Archive \ Volume.7 2016 Issue 4

Epidemiology of primary amoebic meningoencephalitis-related deaths due to Naegleria fowleri infections from freshwater in Pakistan: An analysis of 8-year dataset

Atta Abbas Naqvi , Nida Yazdani , Rizwan Ahmad , Fatima Zehra , Niyaz Ahmad
Abstract

Objective: This study was aimed at gathering all the data related to Naegleria fowleri resulted primary amoebic meningoencephalitis (PAM) deaths in Pakistan and present it in a dataset, conduct statistical analysis to report any significant finding and present it as a base for future investigations on the subject. Materials and Methods: A retrospective 6-month study was designed which gathered data related to N. fowleri resulted PAM spread in Pakistan from 2008 to 2015. The study adhered to STROBE recommendations for observational cross-sectional studies.

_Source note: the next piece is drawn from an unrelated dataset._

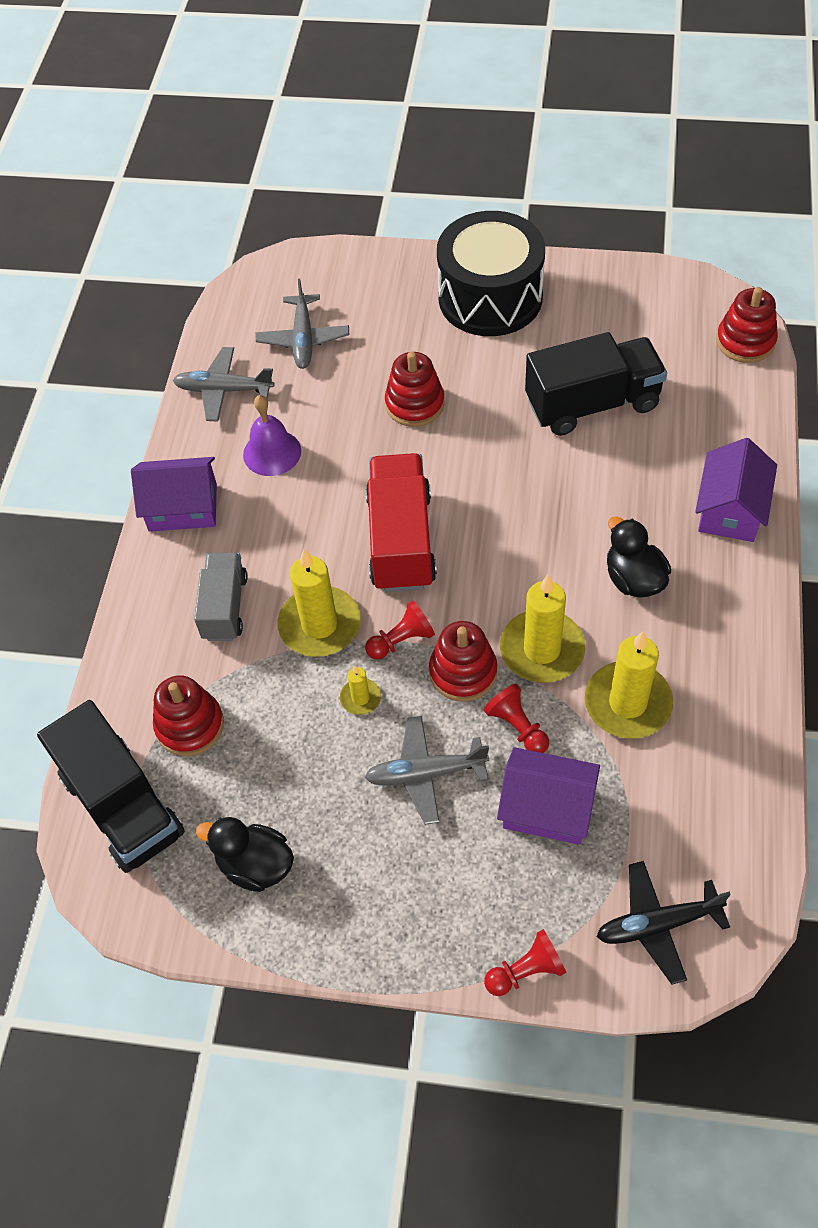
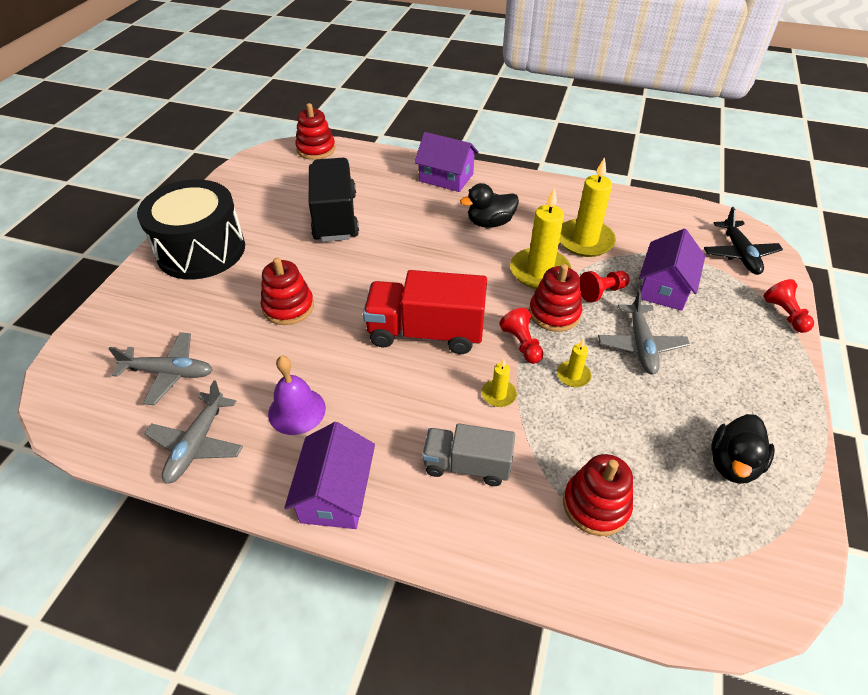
camera: 85 degrees left, 10 degrees down
(122, 805) = (685, 573): black truck -> none
(319, 625) = (498, 394): yellow candle -> yellow candle, size x0.48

Results: The mean (X) age of the patients was 29.47 years (standard deviation [SD]: 13.95), and adults between 26 and 45 years were most affected (n = 24, 24.5%). The mean (X) survival days after onset of symptoms till death was 4.26 (SD: 2.94). Mortality observed from 2008 till 2015 was 98 (n = 98, 100%). The majority of deaths occur in southern city of Karachi (n = 94, 95.9%) in temperature range of between 35°C and 39°C (n = 39, 60.2%). An incidence rate of 4.084e + 92 was calculated for Karachi. The chlorination of the municipality water supply of Karachi city was below the WHO recommended level of 0.5 ppm. All deaths belonged to individuals from Muslim community (n = 98, 100%) and without swimming history. Only one individual was reported to have a swimming history. Conclusion: Apart from contaminated municipal water supply, the use of water for ablution directly from ground source is believed to be a major contributing factor to the increasing number of infections; however, this claim could not be statistically verified. This study suggests that concerted efforts by all stakeholders are required if Pakistan needs to bring down the number of Naegleria infection cases. Further research is also immediately required to uncover the role of environmental factors in the rise of Naegleria infection cases.